[ Start | Freiheit und Wettbewerb | Rechtfertigung der Zunftverfassung 1802 ]
   
  zurück
Aufgrund der Beratungen über das Gesuch des Wagenmachers Böcker reichte das combinirte Maler-, Glaser-, Sattler- und Wagenmacher-Amt zu Münster dem nach dem Tode des Fürstbischofs regierenden Domkapitel ein Gesuch um Bestätigung der Amtsrolle ein.
Das Domkapitel gab Mitte November 1801 diese Zunftordnung an den münsterischen Stadtrat weiter – mit der Aufforderung, Stellung zu beziehen. Der Stadtrat kam dieser Aufforderung im März 1802 ausführlich nach.

 
Konzept der Antwort des Stadtrates vom 19.2.1802, abgeschickt 15.3.1802:


„Hochw.
Die uns mit dem gnädigen Rescript vom 16t. Novembr[is]. v[origen]. J[ahres]. zugekommene Vorstellung und Original-Amtsrolle des combinirten Glaser- Maler- Satler= und Wagenmacher-Amts remittiren [zurücksenden] wir nunmehr gehorsamst hierbey und wollen nach gehobener bisherigen Verhinderung zuvordrist auch der in gemelten Rescript der Maleren halber geeußerte Bedencklichkeiten zufolge der eingezogenen Nachrichten bemercket haben,

1. daß die Maler in Kunst- und Staffir-Maler abgeteilet, erstere auch Platt Maler von der Platte oder Palette, so sie zum Malen gebrauchen, genennet werden und eigentlich freye Künstler seyen. Die Staffir Maler aber, [die] ihre Unterabteilung in Anstreicher, Vergolder und Lackirer oder Vernißirer [Firnisser, die eine Fläche mit Firnis, einem Schutzlack, anstreichen] haben, deren Verrichtungen zu den Mechanischen Künsten gehören, und diese Künste des Anstreichens, Vergoldens und Lackirens zwarn in gewißer Verbindung miteinander stehen, jedoch nicht ganz von einander abhangen.

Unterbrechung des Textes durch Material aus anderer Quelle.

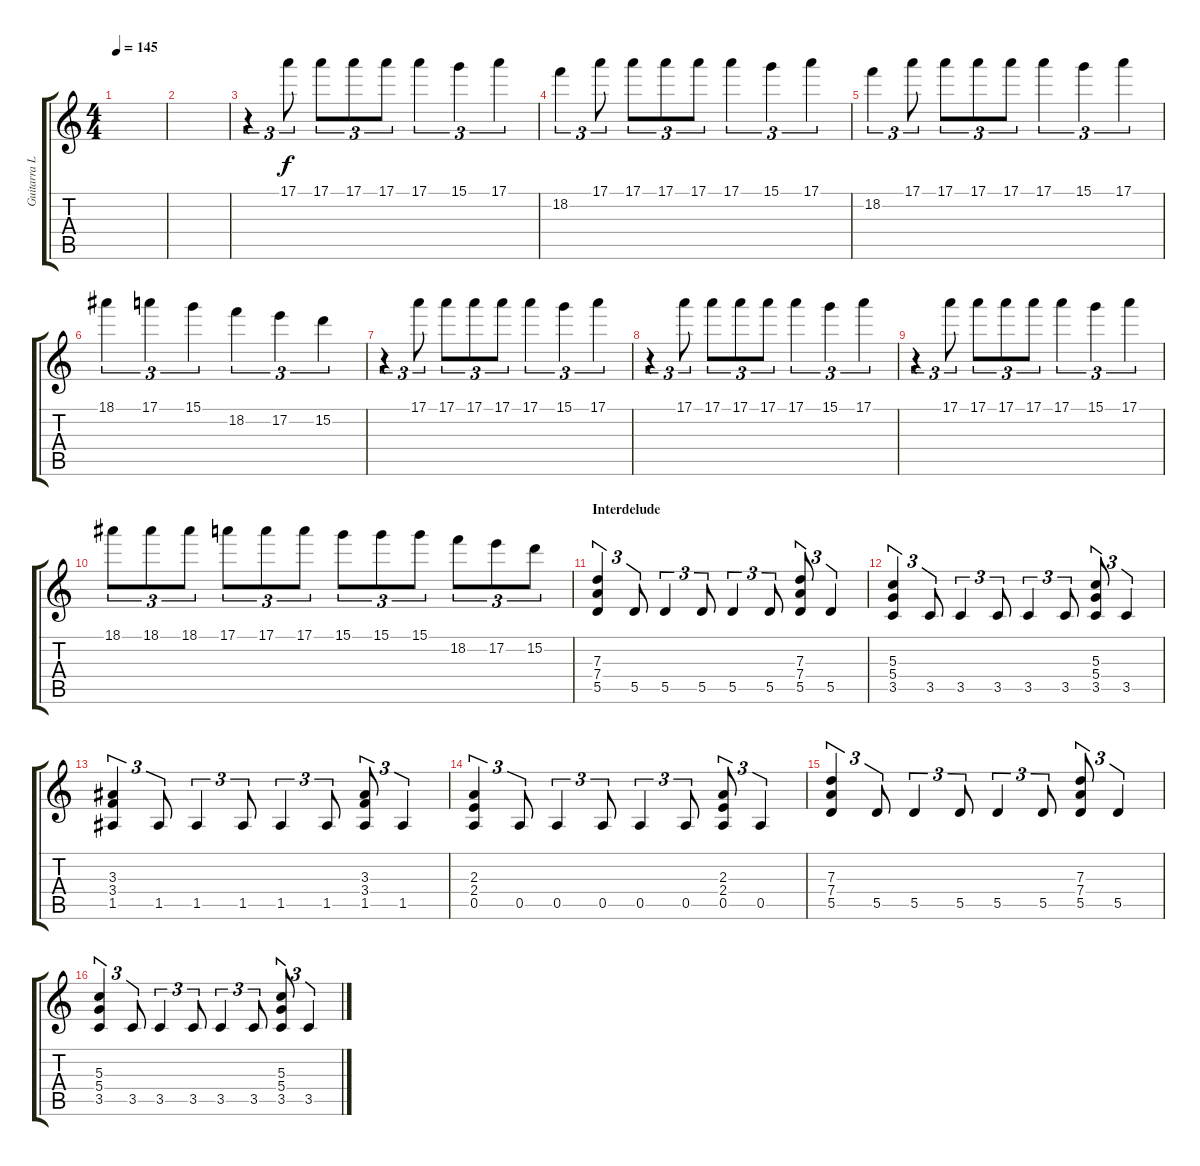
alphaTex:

\track ("Guitarra Lider" "Guitarra L") {instrument distortionguitar}
\staff {score tabs}
\tuning (E4 B3 G3 D3 A2 E2) {hide}
\ts (4 4)
\tempo 145
\clef g2
\ks c
|
|
r.4{tu (3 2)} 17.1.8{tu (3 2)} 17.1.8{tu (3 2)} 17.1.8{tu (3 2)} 17.1.8{tu (3 2)} 17.1.4{tu (3 2)} 15.1.4{tu (3 2)} 17.1.4{tu (3 2)} |
18.2.4{tu (3 2)} 17.1.8{tu (3 2)} 17.1.8{tu (3 2)} 17.1.8{tu (3 2)} 17.1.8{tu (3 2)} 17.1.4{tu (3 2)} 15.1.4{tu (3 2)} 17.1.4{tu (3 2)} |
18.2.4{tu (3 2)} 17.1.8{tu (3 2)} 17.1.8{tu (3 2)} 17.1.8{tu (3 2)} 17.1.8{tu (3 2)} 17.1.4{tu (3 2)} 15.1.4{tu (3 2)} 17.1.4{tu (3 2)} |
18.1.4{tu (3 2)} 17.1.4{tu (3 2)} 15.1.4{tu (3 2)} 18.2.4{tu (3 2)} 17.2.4{tu (3 2)} 15.2.4{tu (3 2)} |
r.4{tu (3 2)} 17.1.8{tu (3 2)} 17.1.8{tu (3 2)} 17.1.8{tu (3 2)} 17.1.8{tu (3 2)} 17.1.4{tu (3 2)} 15.1.4{tu (3 2)} 17.1.4{tu (3 2)} |
r.4{tu (3 2)} 17.1.8{tu (3 2)} 17.1.8{tu (3 2)} 17.1.8{tu (3 2)} 17.1.8{tu (3 2)} 17.1.4{tu (3 2)} 15.1.4{tu (3 2)} 17.1.4{tu (3 2)} |
r.4{tu (3 2)} 17.1.8{tu (3 2)} 17.1.8{tu (3 2)} 17.1.8{tu (3 2)} 17.1.8{tu (3 2)} 17.1.4{tu (3 2)} 15.1.4{tu (3 2)} 17.1.4{tu (3 2)} |
18.1.8{tu (3 2)} 18.1.8{tu (3 2)} 18.1.8{tu (3 2)} 17.1.8{tu (3 2)} 17.1.8{tu (3 2)} 17.1.8{tu (3 2)} 15.1.8{tu (3 2)} 15.1.8{tu (3 2)} 15.1.8{tu (3 2)} 18.2.8{tu (3 2)} 17.2.8{tu (3 2)} 15.2.8{tu (3 2)} |
\section ("" "Interdelude")
(7.3 7.4 5.5).4{tu (3 2) instrument distortionguitar} 5.5.8{tu (3 2)} 5.5.4{tu (3 2)} 5.5.8{tu (3 2)} 5.5.4{tu (3 2)} 5.5.8{tu (3 2)} (7.3 7.4 5.5).8{tu (3 2)} 5.5.4{tu (3 2)} |
(5.3 5.4 3.5).4{tu (3 2)} 3.5.8{tu (3 2)} 3.5.4{tu (3 2)} 3.5.8{tu (3 2)} 3.5.4{tu (3 2)} 3.5.8{tu (3 2)} (5.3 5.4 3.5).8{tu (3 2)} 3.5.4{tu (3 2)} |
(3.3 3.4 1.5).4{tu (3 2)} 1.5.8{tu (3 2)} 1.5.4{tu (3 2)} 1.5.8{tu (3 2)} 1.5.4{tu (3 2)} 1.5.8{tu (3 2)} (3.3 3.4 1.5).8{tu (3 2)} 1.5.4{tu (3 2)} |
(2.3 2.4 0.5).4{tu (3 2)} 0.5.8{tu (3 2)} 0.5.4{tu (3 2)} 0.5.8{tu (3 2)} 0.5.4{tu (3 2)} 0.5.8{tu (3 2)} (2.3 2.4 0.5).8{tu (3 2)} 0.5.4{tu (3 2)} |
(7.3 7.4 5.5).4{tu (3 2) instrument distortionguitar} 5.5.8{tu (3 2)} 5.5.4{tu (3 2)} 5.5.8{tu (3 2)} 5.5.4{tu (3 2)} 5.5.8{tu (3 2)} (7.3 7.4 5.5).8{tu (3 2)} 5.5.4{tu (3 2)} |
(5.3 5.4 3.5).4{tu (3 2)} 3.5.8{tu (3 2)} 3.5.4{tu (3 2)} 3.5.8{tu (3 2)} 3.5.4{tu (3 2)} 3.5.8{tu (3 2)} (5.3 5.4 3.5).8{tu (3 2)} 3.5.4{tu (3 2)}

2. Dieses ist der eigentliche und wahre Begriff von den Maleren, welche also von allen Kunstverständigen (insbesondere von dem beruhmten Maler Hatin (?) in seinem Tractat vom Staffir Maler) geeußert wird, und wann schon bey den Kunst- oder Plattmalern es auf Genie und vorzügliche Geistesgaben ankommt, so ist doch nicht zu zweifelen, auch bey anderen Künsten auf diese Eigenschaften es viel ankommen und nichts desto weniger durch vorläufige [vorhergehende] gehoerige Erlernung der Anfangsgründen die Vorbereitung darzu geschehen und ein jeder sein Metier, um sich darinnen vervollkommnen zu können, sowohl theoretisch und practisch verstehen müßte, zu diesen Endzweck sind für die erste Gattung der Maler die Maleracademien gestiftet, für die zweyte Gattung aber die Zünfte eingeführet, und wan schon jene zu den freyen Künsten gerechnet wird, so gehoeret doch diese als eine mechanische Kunst in Ansehung sowohl der Arbeit als der zu verarbeitenden Materialien ohnstreitig zu den Handwercken.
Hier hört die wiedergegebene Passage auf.